At times the narrative lacks coherence but then anything’s possible in the realm of psychological terror (this is Scorsese’s first entrée into the genre since his 1991 remake of Cape Fear). While the many strange coincidences and the maze of mysteries (with red herrings and McGuffins thrown in for good measure) manipulate and stretch credibility they threaten to combust proceedings into an overwrought nightmare.

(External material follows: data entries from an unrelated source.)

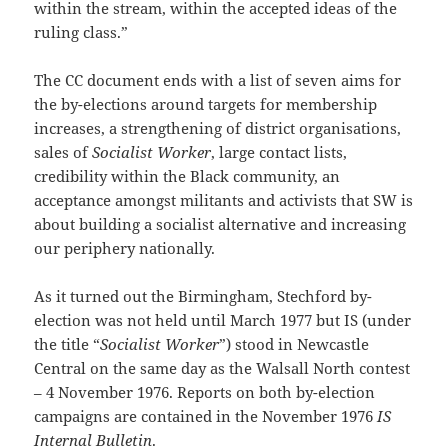
within the stream, within the accepted ideas of the
ruling class.”
The CC document ends with a list of seven aims for
the by-elections around targets for membership
increases, a strengthening of district organisations,
sales of
Socialist Worker
, large contact lists,
credibility within the Black community, an
acceptance amongst militants and activists that SW is
about building a socialist alternative and increasing
our periphery nationally.
As it turned out the Birmingham, Stechford by-
election was not held until March 1977 but IS (under
the title “
Socialist Worker
”) stood in Newcastle
Central on the same day as the Walsall North contest
– 4 November 1976. Reports on both by-election
campaigns are contained in the November 1976
IS
Internal Bulletin
.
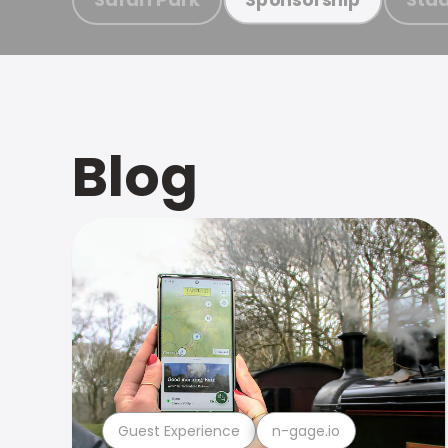
Blog
Guest Experience
n-gage.io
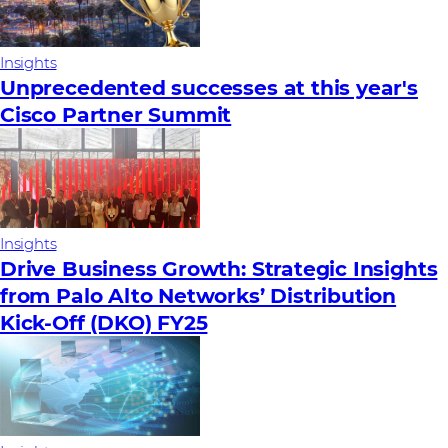
Insights
Unprecedented successes at this year's
Cisco Partner Summit
Insights
Drive Business Growth: Strategic Insights
from Palo Alto Networks’ Distribution
Kick-Off (DKO) FY25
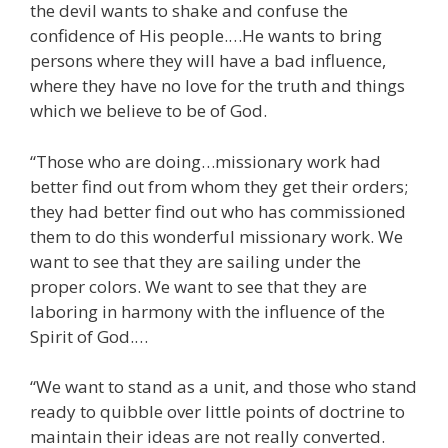
the devil wants to shake and confuse the
confidence of His people.…He wants to bring
persons where they will have a bad influence,
where they have no love for the truth and things
which we believe to be of God.
“Those who are doing…missionary work had
better find out from whom they get their orders;
they had better find out who has commissioned
them to do this wonderful missionary work. We
want to see that they are sailing under the
proper colors. We want to see that they are
laboring in harmony with the influence of the
Spirit of God.…
“We want to stand as a unit, and those who stand
ready to quibble over little points of doctrine to
maintain their ideas are not really converted.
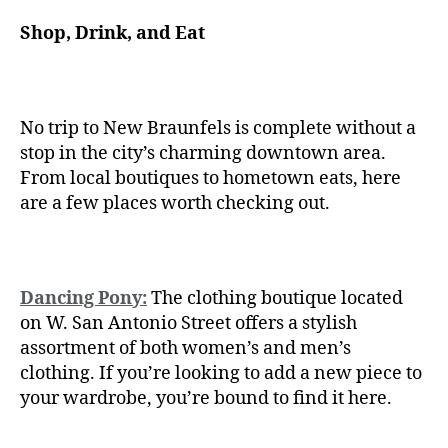
Shop, Drink, and Eat
No trip to New Braunfels is complete without a
stop in the city’s charming downtown area.
From local boutiques to hometown eats, here
are a few places worth checking out.
Dancing Pony:
The clothing boutique located
on W. San Antonio Street offers a stylish
assortment of both women’s and men’s
clothing. If you’re looking to add a new piece to
your wardrobe, you’re bound to find it here.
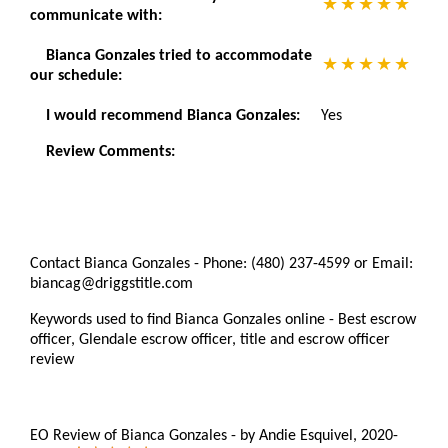
communicate with:
Bianca Gonzales tried to accommodate
our schedule:
I would recommend Bianca Gonzales:
Yes
Review Comments:
Contact Bianca Gonzales - Phone: (480) 237-4599 or Email:
biancag@driggstitle.com
Keywords used to find Bianca Gonzales online - Best escrow
officer, Glendale escrow officer, title and escrow officer
review
EO Review of Bianca Gonzales
-
by
Andie Esquivel
,
2020-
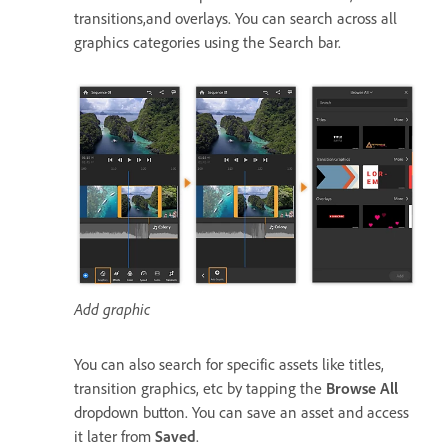
transitions,and overlays. You can search across all
graphics categories using the Search bar.
Add graphic
You can also search for specific assets like titles,
transition graphics, etc by tapping the
Browse All
dropdown button. You can save an asset and access
it later from
Saved
.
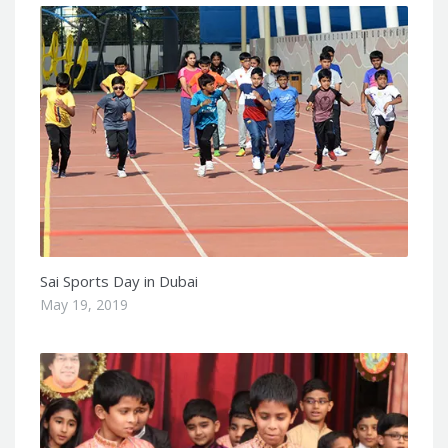
Sai Sports Day in Dubai
May 19, 2019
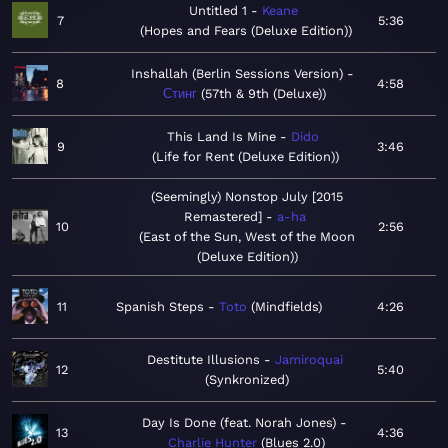
Untitled 1
Keane
7
5:36
Hopes and Fears (Deluxe Edition)
Inshallah (Berlin Sessions Version)
8
4:58
Стинг
57th & 9th (Deluxe)
This Land Is Mine
Dido
9
3:46
Life for Rent (Deluxe Edition)
(Seemingly) Nonstop July [2015
Remastered]
a-ha
10
2:56
East of the Sun, West of the Moon
(Deluxe Edition)
11
Spanish Steps
Toto
Mindfields
4:26
Destitute Illusions
Jamiroquai
12
5:40
Synkronized
Day Is Done (feat. Norah Jones)
13
4:36
Charlie Hunter
Blues 2.0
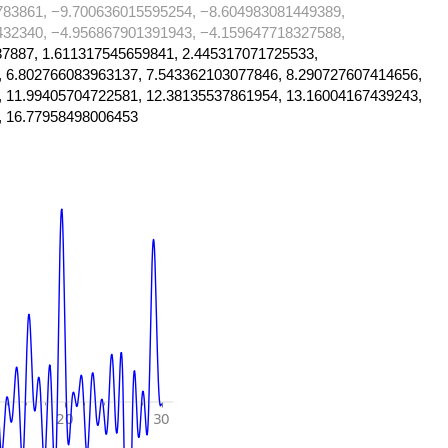
783861, −9.700636015595254, −8.604983081449389,
432340, −4.956867901391943, −4.159647718327588,
7887, 1.611317545659841, 2.445317071725533,
, 6.802766083963137, 7.543362103077846, 8.290727607414656,
, 11.99405704722581, 12.38135537861954, 13.16004167439243,
, 16.77958498006453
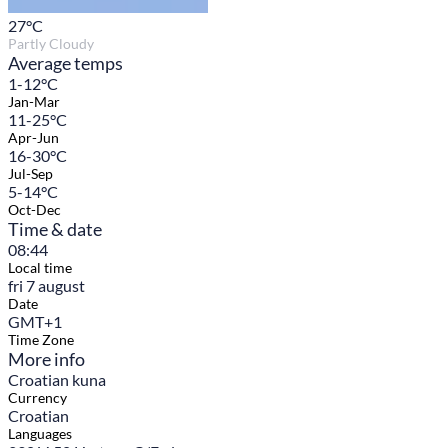
27
°C
Partly Cloudy
Average temps
1-12°C
Jan-Mar
11-25°C
Apr-Jun
16-30°C
Jul-Sep
5-14°C
Oct-Dec
Time & date
08:44
Local time
fri 7 august
Date
GMT+1
Time Zone
More info
Croatian kuna
Currency
Croatian
Languages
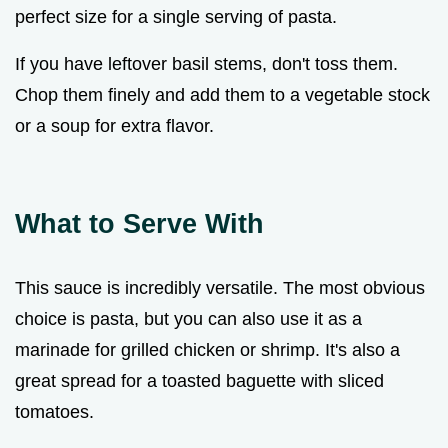
perfect size for a single serving of pasta.
If you have leftover basil stems, don't toss them.
Chop them finely and add them to a vegetable stock
or a soup for extra flavor.
What to Serve With
This sauce is incredibly versatile. The most obvious
choice is pasta, but you can also use it as a
marinade for grilled chicken or shrimp. It's also a
great spread for a toasted baguette with sliced
tomatoes.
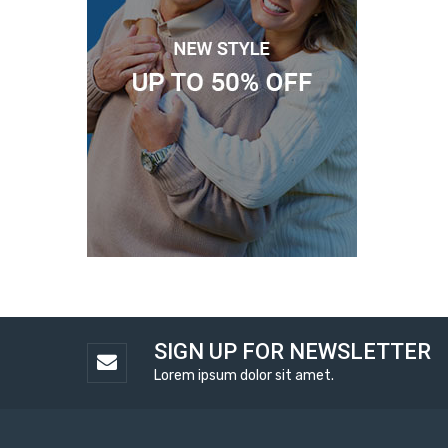
SIGN UP FOR NEWSLETTER
Lorem ipsum dolor sit amet.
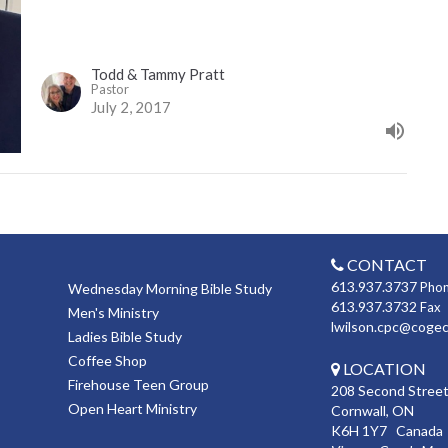
Todd & Tammy Pratt
Pastor
July 2, 2017
CONTACT
613.937.3737
Pho
Wednesday Morning Bible Study
613.937.3732
Fax
Men's Ministry
lwilson.cpc@coge
Ladies Bible Study
Coffee Shop
LOCATION
Firehouse Teen Group
208 Second Street
Open Heart Ministry
Cornwall, ON
K6H 1Y7 Canada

It’s DiCaprio’s all encompassing believability as the suitably shabby, brittle Teddy that overcomes such issues. It’s a masterful, captivating performance with DiCaprio’s troubled, weary eyes a gauge of Teddy’s deepening mental anguish. He’s aided by a stellar supporting cast including some scene stealing cameos from Little Children’s Jackie Earle Haley and indie queen Patricia Clarkson (Pieces of April).
Shutter Island is vividly atmospheric, from its haunting score and crisp sound design to the dark, dank corridors and windswept cliffs of jagged rock of its location settings (the clinical, gothic 1950’s psychiatric institution is given extra veracity with the use a real hospital). Attention to period detail is impressive and the cinematography superb.
The film takes place over just four days but its nightmarish path makes it feel much longer. It’s only after viewing it that the magnitude of what Lehane and the filmmakers are asking you to think can be realised. (A second viewing would tease out the many plot twists).
A mystery of impossible disappearance becomes a captivating exploration of existence, sanity and truth, a portrait of the effect of extreme emotional trauma, chilling in its intensity. Shutter Island’s unsettling ending holds much poignancy causing you to ponder its meaning well after the credits roll.